Directive:
Reproduce the lines below word for word, leaving out the pictures.

#### Provided entries ####

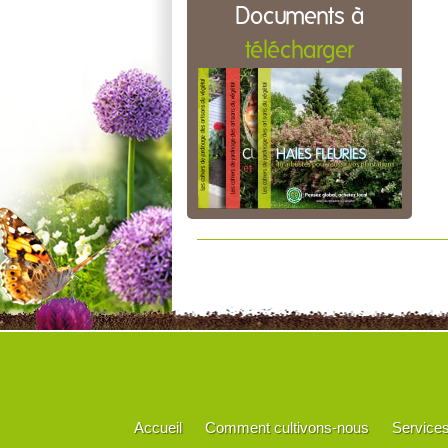
Documents à
télécharger
Accueil
Comment cultivons-nous
Service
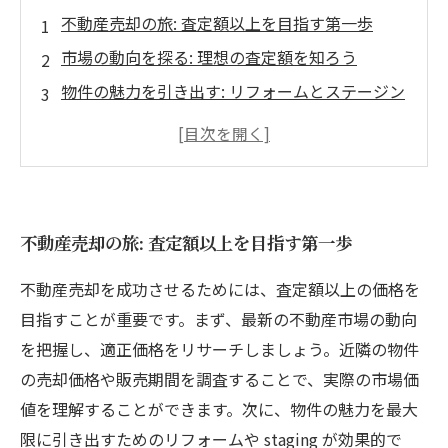
不動産売却の旅: 査定額以上を目指す第一歩
市場の動向を探る: 理想の査定額を知ろう
物件の魅力を引き出す: リフォームとステージン
グの力
プロモーションの重要性: 売却成功の秘訣
売却のタイミング: 最適な瞬間を逃さない
買い手のニーズを理解する: ターゲティング戦略
不動産売却の旅: 査定額以上を目指す第一歩
査定額以上の売却実現: 最後のまとめと成功への
道
不動産売却を成功させるためには、査定額以上の価格を
目指すことが重要です。まず、最新の不動産市場の動向
を把握し、適正価格をリサーチしましょう。近隣の物件
の売却価格や販売期間を調査することで、実際の市場価
値を理解することができます。次に、物件の魅力を最大
限に引き出すためのリフォームや staging が効果的で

####

Expected answer:
Documents à
télécharger
Accueil
Comment cultivons-nous
Service
不動産売却の旅: 査定額以上を目指す第一歩
市場の動向を探る: 理想の査定額を知ろう
物件の魅力を引き出す: リフォームとステージン
グの力
プロモーションの重要性: 売却成功の秘訣
売却のタイミング: 最適な瞬間を逃さない
買い手のニーズを理解する: ターゲティング戦略
不動産売却の旅: 査定額以上を目指す第一歩
査定額以上の売却実現: 最後のまとめと成功への
道
不動産売却を成功させるためには、査定額以上の価格を
目指すことが重要です。まず、最新の不動産市場の動向
を把握し、適正価格をリサーチしましょう。近隣の物件
の売却価格や販売期間を調査することで、実際の市場価
値を理解することができます。次に、物件の魅力を最大
限に引き出すためのリフォームや staging が効果的で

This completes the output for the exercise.